Currently I have a project where I have bunch of html files what to be compressed into a gzip byte array and to be used by the code (to server as a web response).

As of now I have a pre build script which runs another powershell script which does the actual gzip compression, generates the byte array in .CPP complaint format and updates a header file.

Now I came across Embedding Binary Data in the documentation. I have few clarifications:

The example in the documentation talks about two array variables for each of the file. _start and _end. How do I use them? In the actual example code linked there it uses only _start. What is the use of the second array, and what will it contain?

extern const uint8_t aws_root_ca_pem_start[] asm("_binary_src_aws_root_ca_pem_start");
extern const uint8_t aws_root_ca_pem_end[] asm("_binary_src_aws_root_ca_pem_end");

Reading the build script (/builder/frameworks/_embed_files.py) I can’t make out how the actual embedding happen. Does it provide any optimization compared to my current way of embedding the binary data in a byte array variable in a header file?
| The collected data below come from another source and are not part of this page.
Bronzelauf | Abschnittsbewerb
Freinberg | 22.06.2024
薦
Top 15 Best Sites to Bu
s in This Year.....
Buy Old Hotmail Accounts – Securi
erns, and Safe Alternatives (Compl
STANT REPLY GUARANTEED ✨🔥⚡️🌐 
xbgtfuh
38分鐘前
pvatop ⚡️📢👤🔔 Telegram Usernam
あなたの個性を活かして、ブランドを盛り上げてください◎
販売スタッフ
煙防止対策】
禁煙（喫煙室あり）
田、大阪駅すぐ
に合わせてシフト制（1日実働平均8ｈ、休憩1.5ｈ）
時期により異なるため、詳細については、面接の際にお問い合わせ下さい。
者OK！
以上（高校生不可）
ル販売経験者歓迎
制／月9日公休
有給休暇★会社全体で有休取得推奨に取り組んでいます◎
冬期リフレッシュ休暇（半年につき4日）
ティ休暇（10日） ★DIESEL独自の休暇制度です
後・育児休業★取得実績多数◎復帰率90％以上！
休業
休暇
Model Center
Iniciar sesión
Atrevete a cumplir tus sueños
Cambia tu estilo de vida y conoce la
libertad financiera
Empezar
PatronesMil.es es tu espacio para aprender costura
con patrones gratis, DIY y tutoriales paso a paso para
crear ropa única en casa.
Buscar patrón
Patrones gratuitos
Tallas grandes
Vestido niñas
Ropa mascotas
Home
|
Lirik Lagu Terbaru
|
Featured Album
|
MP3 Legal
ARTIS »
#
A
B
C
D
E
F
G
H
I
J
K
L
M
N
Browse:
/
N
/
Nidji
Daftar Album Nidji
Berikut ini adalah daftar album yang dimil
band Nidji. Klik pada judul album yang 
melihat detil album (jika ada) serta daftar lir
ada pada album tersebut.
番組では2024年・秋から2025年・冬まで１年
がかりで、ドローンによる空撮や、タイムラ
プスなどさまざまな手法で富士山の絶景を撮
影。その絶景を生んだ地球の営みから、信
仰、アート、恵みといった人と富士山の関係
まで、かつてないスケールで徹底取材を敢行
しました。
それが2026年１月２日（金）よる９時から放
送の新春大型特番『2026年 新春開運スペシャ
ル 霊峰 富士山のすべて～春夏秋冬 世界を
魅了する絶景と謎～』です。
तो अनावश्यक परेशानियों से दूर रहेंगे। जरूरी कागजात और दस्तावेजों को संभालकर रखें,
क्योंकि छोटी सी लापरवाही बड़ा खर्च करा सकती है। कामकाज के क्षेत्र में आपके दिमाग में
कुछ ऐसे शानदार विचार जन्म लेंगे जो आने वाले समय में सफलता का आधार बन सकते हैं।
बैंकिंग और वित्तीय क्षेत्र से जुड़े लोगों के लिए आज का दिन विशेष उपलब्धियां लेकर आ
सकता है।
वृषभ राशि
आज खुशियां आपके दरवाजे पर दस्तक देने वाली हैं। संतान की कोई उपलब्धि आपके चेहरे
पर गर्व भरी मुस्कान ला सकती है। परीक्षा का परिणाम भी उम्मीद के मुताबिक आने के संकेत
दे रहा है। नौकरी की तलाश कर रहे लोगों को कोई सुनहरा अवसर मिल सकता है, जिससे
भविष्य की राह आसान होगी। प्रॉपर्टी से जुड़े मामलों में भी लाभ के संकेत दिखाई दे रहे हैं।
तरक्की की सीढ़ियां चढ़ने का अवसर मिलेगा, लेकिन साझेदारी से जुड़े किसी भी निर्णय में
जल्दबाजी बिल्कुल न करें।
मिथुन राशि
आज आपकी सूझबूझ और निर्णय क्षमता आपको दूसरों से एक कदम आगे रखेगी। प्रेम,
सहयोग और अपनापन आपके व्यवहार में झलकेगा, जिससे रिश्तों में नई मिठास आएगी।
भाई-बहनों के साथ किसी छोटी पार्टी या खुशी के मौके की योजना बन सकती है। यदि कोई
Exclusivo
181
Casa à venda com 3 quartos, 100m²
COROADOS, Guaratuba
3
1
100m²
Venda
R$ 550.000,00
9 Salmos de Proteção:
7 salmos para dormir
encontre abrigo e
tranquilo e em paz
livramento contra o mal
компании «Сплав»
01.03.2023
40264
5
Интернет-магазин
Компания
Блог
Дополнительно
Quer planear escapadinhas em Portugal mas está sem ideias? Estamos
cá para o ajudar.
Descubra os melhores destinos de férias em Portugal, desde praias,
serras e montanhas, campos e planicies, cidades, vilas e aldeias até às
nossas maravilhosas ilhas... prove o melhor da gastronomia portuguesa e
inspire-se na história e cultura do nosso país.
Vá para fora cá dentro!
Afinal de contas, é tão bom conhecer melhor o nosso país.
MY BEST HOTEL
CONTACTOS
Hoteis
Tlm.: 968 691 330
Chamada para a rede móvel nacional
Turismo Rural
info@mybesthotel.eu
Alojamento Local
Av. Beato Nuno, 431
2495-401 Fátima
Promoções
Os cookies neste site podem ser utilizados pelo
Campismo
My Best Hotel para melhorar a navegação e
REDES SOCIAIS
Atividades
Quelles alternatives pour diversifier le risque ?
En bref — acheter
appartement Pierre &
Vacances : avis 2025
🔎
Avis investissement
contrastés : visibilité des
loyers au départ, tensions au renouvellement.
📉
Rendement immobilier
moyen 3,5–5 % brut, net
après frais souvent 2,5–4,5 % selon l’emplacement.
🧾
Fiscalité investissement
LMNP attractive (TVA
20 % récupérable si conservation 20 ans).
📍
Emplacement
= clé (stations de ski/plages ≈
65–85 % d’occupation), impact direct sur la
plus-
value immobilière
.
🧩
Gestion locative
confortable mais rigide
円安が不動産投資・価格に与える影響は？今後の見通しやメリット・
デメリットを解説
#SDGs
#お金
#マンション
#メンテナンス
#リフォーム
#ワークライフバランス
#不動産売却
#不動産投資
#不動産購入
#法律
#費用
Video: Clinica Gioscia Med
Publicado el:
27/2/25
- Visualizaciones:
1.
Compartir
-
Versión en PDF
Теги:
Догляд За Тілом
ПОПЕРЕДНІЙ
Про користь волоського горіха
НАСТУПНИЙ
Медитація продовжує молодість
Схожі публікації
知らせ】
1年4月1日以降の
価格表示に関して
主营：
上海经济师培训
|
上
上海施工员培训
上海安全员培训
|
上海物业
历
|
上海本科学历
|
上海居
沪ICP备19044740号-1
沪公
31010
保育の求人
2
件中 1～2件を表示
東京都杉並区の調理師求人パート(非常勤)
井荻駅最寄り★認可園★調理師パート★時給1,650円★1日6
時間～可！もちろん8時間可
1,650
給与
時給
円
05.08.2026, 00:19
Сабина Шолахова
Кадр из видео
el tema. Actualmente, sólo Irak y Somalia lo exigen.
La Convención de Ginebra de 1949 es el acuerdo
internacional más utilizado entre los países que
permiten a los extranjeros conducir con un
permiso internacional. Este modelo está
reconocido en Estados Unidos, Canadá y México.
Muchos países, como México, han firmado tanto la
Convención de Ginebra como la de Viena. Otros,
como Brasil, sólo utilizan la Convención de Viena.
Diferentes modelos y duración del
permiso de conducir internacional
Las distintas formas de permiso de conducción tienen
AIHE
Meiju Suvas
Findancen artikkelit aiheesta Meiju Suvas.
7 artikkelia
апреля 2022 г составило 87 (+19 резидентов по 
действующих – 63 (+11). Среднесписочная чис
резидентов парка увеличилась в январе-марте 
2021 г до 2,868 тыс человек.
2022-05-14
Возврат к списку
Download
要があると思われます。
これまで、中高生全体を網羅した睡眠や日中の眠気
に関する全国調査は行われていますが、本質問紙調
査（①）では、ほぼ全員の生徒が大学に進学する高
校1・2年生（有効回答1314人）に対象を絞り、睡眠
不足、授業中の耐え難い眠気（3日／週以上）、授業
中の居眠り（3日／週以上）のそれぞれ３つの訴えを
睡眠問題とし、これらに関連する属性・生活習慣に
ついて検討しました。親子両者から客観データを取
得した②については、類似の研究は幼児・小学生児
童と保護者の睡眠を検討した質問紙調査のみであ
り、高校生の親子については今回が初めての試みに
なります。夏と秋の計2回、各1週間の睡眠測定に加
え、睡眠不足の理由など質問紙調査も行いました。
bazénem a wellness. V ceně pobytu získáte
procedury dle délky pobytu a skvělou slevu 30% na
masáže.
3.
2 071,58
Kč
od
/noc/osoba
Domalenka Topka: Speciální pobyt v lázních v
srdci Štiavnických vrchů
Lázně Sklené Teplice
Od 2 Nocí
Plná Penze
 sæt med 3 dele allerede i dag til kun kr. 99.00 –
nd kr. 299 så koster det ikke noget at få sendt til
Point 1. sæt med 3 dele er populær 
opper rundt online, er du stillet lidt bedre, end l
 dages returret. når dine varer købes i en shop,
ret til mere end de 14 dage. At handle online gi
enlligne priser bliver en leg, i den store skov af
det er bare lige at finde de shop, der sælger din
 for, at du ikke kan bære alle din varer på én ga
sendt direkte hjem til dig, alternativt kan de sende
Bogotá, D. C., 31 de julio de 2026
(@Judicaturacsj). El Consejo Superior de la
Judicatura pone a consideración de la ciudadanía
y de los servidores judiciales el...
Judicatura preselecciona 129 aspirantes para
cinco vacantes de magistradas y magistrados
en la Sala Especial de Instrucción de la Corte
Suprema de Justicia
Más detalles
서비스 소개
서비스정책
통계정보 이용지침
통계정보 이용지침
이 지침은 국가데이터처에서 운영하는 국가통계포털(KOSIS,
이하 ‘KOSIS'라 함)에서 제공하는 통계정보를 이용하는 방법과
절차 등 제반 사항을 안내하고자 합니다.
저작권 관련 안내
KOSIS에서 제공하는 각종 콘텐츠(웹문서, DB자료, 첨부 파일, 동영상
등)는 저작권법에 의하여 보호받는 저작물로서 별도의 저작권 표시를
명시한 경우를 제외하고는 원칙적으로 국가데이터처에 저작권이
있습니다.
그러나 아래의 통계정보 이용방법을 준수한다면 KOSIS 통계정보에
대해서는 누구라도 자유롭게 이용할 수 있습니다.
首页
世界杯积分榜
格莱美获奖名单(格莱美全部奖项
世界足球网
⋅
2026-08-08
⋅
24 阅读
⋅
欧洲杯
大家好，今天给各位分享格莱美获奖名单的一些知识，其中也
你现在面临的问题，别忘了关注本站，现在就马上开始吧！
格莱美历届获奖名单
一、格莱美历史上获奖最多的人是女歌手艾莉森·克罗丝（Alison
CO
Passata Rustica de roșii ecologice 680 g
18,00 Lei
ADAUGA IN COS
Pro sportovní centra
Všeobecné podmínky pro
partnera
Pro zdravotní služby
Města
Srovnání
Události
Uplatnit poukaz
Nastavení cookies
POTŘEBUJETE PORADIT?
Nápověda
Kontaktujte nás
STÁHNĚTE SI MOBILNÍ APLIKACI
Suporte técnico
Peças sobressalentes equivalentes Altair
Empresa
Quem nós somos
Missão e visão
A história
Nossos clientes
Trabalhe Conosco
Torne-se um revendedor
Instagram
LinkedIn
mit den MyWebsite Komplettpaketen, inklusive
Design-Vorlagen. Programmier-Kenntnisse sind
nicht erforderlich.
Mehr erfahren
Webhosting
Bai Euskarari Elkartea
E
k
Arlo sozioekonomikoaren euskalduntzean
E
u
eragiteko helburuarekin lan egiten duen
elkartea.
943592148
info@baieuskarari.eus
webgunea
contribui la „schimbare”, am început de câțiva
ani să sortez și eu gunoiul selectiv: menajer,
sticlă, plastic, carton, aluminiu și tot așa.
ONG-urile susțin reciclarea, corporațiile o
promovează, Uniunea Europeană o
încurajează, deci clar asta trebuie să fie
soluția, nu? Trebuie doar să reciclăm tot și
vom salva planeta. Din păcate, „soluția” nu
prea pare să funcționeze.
mvadu · February 24, 2020, 7:27pm

After thinking some more I think the start and end are better represented as pointers (as any array name is just a pointer) and to find the length of the binary blob we would need to know _start and _end.

maxgerhardt · February 24, 2020, 7:32pm

Correct. The symbols define the address of the start and end of the symbol, as a pointer. As such the second _end array will contain nothing per-se, it’s a marker to the end.

github.com

platformio/platform-espressif32/blob/9c5455280fafd715d2c1f149bad3a2d66e577dd7/builder/frameworks/_embed_files.py#L100-L112


      
          env.Append(
              BUILDERS=dict(
                  TxtToBin=Builder(
                      action=env.VerboseAction(" ".join([
                          "xtensa-esp32-elf-objcopy",
                          "--input-target", "binary",
                          "--output-target", "elf32-xtensa-le",
                          "--binary-architecture", "xtensa",
                          "--rename-section", ".data=.rodata.embedded",
                          "$SOURCE", "$TARGET"
                      ]), "Converting $TARGET"),
                      suffix=".txt.o"))
          )

xtensa-esp32-elf-objcopy is called on the to-be-embedded file which produces the given symbols and a .o file which will be linked in the final executable.

No, it’s a binary copy of the input file, put in section of read-only flash. If you do the same in your header file with like a const uint8_t[] the effect will be exactly the same: a copy of the binary content and a pointer to the start of it.

mvadu · February 27, 2020, 3:46am

Thank you @maxgerhardt. Your answer makes it easier to understand the mechanism. I think my current logic of the bytearry generation in prebuild and adding to a header file makes it more easier to manage the static content.